Что я нашел во Франции? Этим вопросом я не собираюсь задаваться. Она мне нравится. Нравится так, что люблю ее всю, толком не зная о ней достаточно для того, чтобы сказать, что я галломан или франкофил. Вот заставьте меня, например, нарисовать карту Франции. Начнем с Атлантического побережья, это западная граница Европы. Казалось бы, у меня, выросшего в Петербурге русского западника или русофила-европейца, это не должно вызывать затруднений. Затруднений и вправду нет, только смутные воспоминания о том, как выглядит линия берега на карте. На севере, помнится, есть полуостров, выдающийся в океан, а ниже берег гораздо восточнее. На полуострове находится вечно отмежевывающаяся от Франции Бретань, где-то на самом краю город Брест, откуда родом агроном Роб-Грийе. Вот только где именно он расположен – вопрос на засыпку. Как-то мне довелось побывать в городе Ванн, на юге полуострова, возле поворота к линии берега, убегающей вниз, на юг, если я ничего не путаю. По крайней мере, граница с Нижней Нормандией на севере должна быть в районе Мон-Сен-Мишель. В общем, получается что-то вроде этого:
В действительности все примерно так и есть, если, конечно, не вдаваться в детали, что в Бретани много других городов. Вот, например, в Ренне я был, но на большее, чем локализовать его где-то между Ванном и Мон-Сен-Мишелем, не претендую.
О реках меня лучше и вовсе не спрашивать.
Дальше совсем цирк. Атлантическое побережье представляется мне неровной линией, уходящей вниз, в Испанию и сопредельную ей Португалию, которая тоже вниз и налево. В северной части французского побережья Атлантики должен быть Нант, там устье Луары, в этом я почти уверен. Ниже Ля-Рошель, там остров Ре с замком, намоленные места. Но вот какие в этих краях заливы, бухты, полуострова – этого я с ходу не вспомню. Где-то к югу будет рог Жиронды, метит наискосок, на северо-запад. Под ним, соответственно, Бордо. А дальше, по имеющейся у меня информации, страна басков и Биарриц.

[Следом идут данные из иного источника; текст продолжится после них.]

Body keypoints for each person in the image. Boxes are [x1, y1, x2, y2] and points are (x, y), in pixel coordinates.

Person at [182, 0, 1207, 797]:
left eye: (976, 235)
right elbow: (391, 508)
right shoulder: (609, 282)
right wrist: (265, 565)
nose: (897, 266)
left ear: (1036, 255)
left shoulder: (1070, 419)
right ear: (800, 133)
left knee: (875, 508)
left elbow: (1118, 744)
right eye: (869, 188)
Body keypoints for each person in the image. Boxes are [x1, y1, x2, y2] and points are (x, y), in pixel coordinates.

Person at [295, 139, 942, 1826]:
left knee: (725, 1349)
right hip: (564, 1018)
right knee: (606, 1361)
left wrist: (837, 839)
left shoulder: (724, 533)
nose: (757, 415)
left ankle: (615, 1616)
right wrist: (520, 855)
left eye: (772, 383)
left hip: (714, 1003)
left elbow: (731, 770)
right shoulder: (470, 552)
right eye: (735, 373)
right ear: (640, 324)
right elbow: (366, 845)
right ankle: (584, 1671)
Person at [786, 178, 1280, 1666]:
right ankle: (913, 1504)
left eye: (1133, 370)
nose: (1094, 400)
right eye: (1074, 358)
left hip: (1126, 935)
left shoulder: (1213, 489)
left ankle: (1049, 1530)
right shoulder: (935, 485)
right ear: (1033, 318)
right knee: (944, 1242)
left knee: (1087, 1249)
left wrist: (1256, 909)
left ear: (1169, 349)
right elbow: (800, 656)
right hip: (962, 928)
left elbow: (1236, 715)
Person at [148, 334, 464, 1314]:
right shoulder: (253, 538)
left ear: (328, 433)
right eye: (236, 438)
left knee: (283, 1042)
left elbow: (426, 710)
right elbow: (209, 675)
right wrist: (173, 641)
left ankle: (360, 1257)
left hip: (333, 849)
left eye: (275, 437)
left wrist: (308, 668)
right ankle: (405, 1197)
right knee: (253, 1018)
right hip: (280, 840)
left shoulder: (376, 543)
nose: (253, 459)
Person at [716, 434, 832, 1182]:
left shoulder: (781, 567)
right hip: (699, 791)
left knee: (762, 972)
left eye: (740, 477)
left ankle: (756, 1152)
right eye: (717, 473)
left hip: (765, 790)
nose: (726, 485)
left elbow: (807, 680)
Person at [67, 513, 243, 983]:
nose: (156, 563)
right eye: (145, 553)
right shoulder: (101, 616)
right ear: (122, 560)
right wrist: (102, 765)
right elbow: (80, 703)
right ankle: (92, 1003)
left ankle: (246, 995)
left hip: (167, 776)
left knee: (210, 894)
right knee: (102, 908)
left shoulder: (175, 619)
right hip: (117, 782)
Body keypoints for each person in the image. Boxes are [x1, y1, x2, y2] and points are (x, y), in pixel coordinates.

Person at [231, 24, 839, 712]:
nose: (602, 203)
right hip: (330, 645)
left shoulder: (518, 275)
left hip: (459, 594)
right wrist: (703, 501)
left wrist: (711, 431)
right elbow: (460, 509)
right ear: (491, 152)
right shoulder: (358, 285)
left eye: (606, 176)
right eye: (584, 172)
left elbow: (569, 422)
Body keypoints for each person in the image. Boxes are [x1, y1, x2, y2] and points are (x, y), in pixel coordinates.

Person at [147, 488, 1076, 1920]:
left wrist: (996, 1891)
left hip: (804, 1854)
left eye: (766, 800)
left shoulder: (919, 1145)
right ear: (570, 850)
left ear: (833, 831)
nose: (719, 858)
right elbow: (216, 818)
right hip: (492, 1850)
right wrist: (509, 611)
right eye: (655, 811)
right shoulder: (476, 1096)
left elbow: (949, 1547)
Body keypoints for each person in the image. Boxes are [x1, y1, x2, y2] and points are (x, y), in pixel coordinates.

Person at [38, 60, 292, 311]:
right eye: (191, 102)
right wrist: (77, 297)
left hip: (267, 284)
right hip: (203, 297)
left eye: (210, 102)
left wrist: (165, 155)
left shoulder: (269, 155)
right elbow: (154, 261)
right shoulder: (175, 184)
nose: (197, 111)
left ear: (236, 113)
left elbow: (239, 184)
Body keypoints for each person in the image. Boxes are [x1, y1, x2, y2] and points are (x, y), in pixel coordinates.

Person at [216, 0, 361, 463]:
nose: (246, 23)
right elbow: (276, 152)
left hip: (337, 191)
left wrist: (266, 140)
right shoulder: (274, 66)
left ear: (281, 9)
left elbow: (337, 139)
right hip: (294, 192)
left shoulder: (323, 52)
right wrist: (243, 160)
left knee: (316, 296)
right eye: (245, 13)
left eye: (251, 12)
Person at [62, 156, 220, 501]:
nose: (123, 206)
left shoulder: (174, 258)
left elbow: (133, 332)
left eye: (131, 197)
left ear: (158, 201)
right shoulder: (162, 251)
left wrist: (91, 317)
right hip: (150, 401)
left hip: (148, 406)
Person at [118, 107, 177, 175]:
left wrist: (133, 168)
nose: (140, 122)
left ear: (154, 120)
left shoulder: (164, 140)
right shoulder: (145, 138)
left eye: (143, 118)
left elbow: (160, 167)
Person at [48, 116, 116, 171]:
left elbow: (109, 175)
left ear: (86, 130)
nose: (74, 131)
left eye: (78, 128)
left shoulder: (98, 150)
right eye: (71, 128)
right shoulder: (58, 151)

Теперь посмотрите в Гугле или в географическом атласе на реальное положение вещей. И не спешите испепелять меня презрительным взглядом. Для начала сами попробуйте нарисовать карту Москвы, или Ленинградской области, или Среднерусской возвышенности. Вас ждут неожиданные открытия, которые подтвердят мою догадку о том, что география – не естественнонаучное знание, а исследование воображаемых ландшафтов. Путешествие – это поэтическое приключение, которое может случиться не только с поэтами. И если мне удастся нарисовать северное побережье Средиземноморья так, что его не узнает ни один житель Монпелье, Марселя, Канн или Ниццы – а я верю в свой талант, – Франция откроется для себя новой неожиданной стороной.
У меня есть своя прекрасная Франция, она ничуть не хуже и ничуть не лучше той, что есть у вас, или той, что якобы существует в действительности, если кто-то наивно полагает, что где-то она есть сама по себе. Голые факты и сухая статистика все равно обрастут домыслами и фантазиями. Собственно говоря, там, где вымысел едва отличим от того, что мы называем настоящим, и происходит то, за чем мы с интересом наблюдаем как за реально происходящей жизнью.
Я, например, точно знаю, что моя прекрасная Франция граничит не с Италией, а с Little Italy, что возле моего дома. Из моего окна видна кампанила Юсуповского дворца. С мая, правда, ее не так просто разглядеть сквозь крону тополя, растущего перед окном, но уже к ноябрю листва опадает и в глубине заснеженного Солдатского садика виднеется смешная провинциальная башенка. Одна из тысяч башенок, которые есть в каждом итальянском городке, которые так похожи друг на друга и которыми так гордятся местные жители, считая, что их кампанила – особенная. Башенка Юсуповского на наших заснеженных болотах должна была напоминать князю о путешествиях по благословенной Италии. Не удивлюсь, если князь купил ее где-нибудь в Марке и привез сюда, как это было с парадной лестницей, которая украшает вход в театр (ради этого пришлось купить целиком итальянскую виллу). Кампанила в Солдатском садике кажется не к месту, но без нее Петербург не был бы Петербургом, Италия – Италией, Франция – Францией, а все наши италомании и галломании – благородными хроническими болезнями. Ведь Европа, которой мы грезим, – это та петербургская жизнь, которую мы так ценим за ее нестоличность, вольготность, стильность и свободу быть самим собой.